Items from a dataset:

>>>>

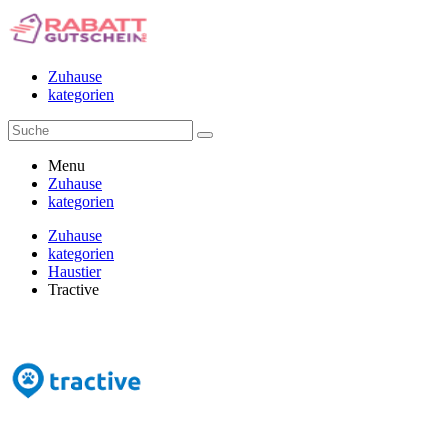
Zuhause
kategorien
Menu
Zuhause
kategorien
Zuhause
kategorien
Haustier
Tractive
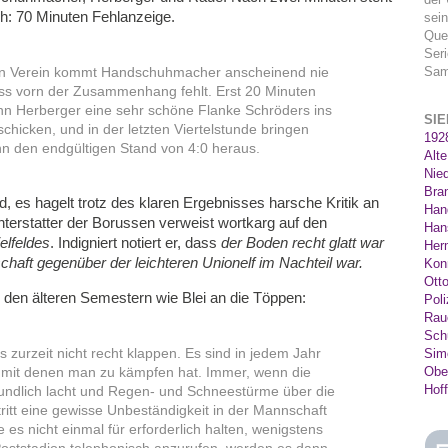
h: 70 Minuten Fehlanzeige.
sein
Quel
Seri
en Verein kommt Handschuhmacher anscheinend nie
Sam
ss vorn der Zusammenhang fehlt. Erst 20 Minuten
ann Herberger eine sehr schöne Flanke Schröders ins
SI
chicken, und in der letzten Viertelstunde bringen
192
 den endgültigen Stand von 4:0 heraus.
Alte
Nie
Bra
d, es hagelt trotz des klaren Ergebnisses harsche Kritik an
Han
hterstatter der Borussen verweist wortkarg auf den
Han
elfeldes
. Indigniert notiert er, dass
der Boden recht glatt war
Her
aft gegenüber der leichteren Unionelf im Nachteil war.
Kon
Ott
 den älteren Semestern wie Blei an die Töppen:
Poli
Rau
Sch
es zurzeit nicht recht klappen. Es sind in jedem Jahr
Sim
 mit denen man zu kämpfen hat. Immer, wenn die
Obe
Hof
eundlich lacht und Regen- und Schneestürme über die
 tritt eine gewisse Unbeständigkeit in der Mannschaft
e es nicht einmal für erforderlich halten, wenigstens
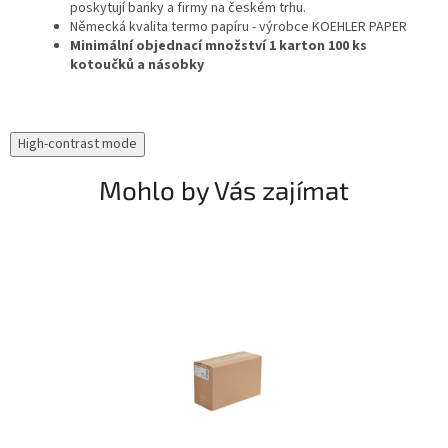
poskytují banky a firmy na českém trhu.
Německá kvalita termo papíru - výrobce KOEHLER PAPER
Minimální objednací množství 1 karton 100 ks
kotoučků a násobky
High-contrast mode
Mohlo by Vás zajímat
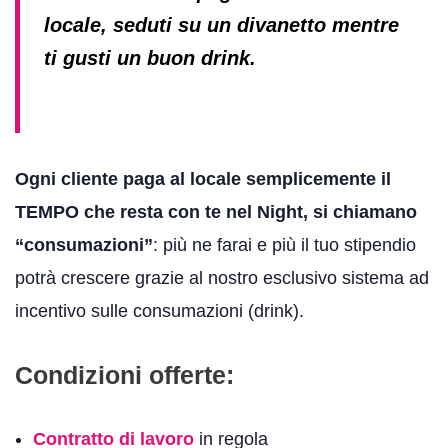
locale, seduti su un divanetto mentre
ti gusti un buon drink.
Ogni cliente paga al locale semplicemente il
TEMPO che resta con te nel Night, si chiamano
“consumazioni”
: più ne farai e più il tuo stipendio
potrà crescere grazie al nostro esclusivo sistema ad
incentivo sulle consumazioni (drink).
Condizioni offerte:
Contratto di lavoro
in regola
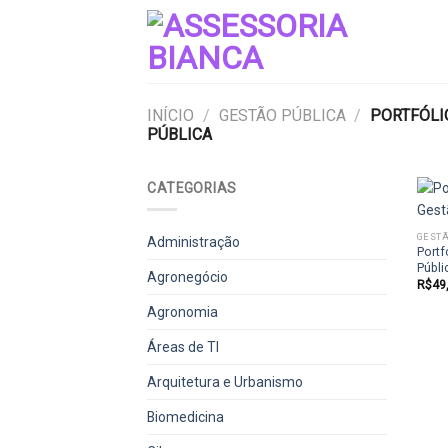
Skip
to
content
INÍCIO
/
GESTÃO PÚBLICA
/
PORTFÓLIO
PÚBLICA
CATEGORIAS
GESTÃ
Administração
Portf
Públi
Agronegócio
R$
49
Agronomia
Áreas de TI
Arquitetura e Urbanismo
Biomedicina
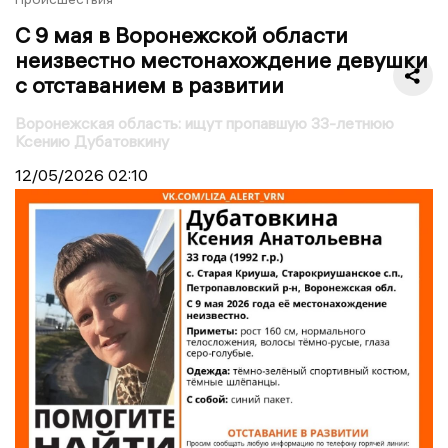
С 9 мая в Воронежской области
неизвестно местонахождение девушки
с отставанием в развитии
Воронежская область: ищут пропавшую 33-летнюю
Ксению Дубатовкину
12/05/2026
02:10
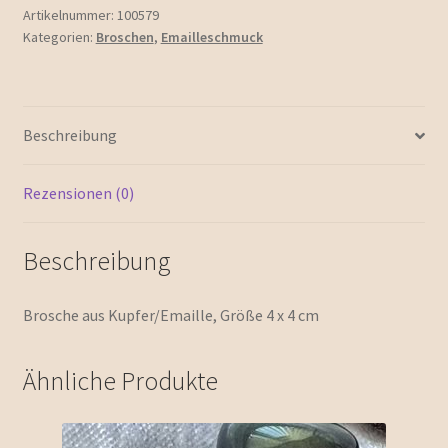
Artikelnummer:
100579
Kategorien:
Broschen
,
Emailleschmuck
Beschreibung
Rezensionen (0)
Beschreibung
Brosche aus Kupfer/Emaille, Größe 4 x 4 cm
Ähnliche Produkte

<<<<

* Task objective: Could you rewrite the items from the start of the records through the line containing "e es nicht einmal", swapping "Zuhause" for "Startseite" and leaving everything else unchanged? Omit the pictures from your answer.

* Answer to this exercise:
Startseite
kategorien
Menu
Startseite
kategorien
Startseite
kategorien
Haustier
Tractive
h: 70 Minuten Fehlanzeige.
sein
Quel
Seri
en Verein kommt Handschuhmacher anscheinend nie
Sam
ss vorn der Zusammenhang fehlt. Erst 20 Minuten
ann Herberger eine sehr schöne Flanke Schröders ins
SI
chicken, und in der letzten Viertelstunde bringen
192
 den endgültigen Stand von 4:0 heraus.
Alte
Nie
Bra
d, es hagelt trotz des klaren Ergebnisses harsche Kritik an
Han
hterstatter der Borussen verweist wortkarg auf den
Han
elfeldes
. Indigniert notiert er, dass
der Boden recht glatt war
Her
aft gegenüber der leichteren Unionelf im Nachteil war.
Kon
Ott
 den älteren Semestern wie Blei an die Töppen:
Poli
Rau
Sch
es zurzeit nicht recht klappen. Es sind in jedem Jahr
Sim
 mit denen man zu kämpfen hat. Immer, wenn die
Obe
Hof
eundlich lacht und Regen- und Schneestürme über die
 tritt eine gewisse Unbeständigkeit in der Mannschaft
e es nicht einmal für erforderlich halten, wenigstens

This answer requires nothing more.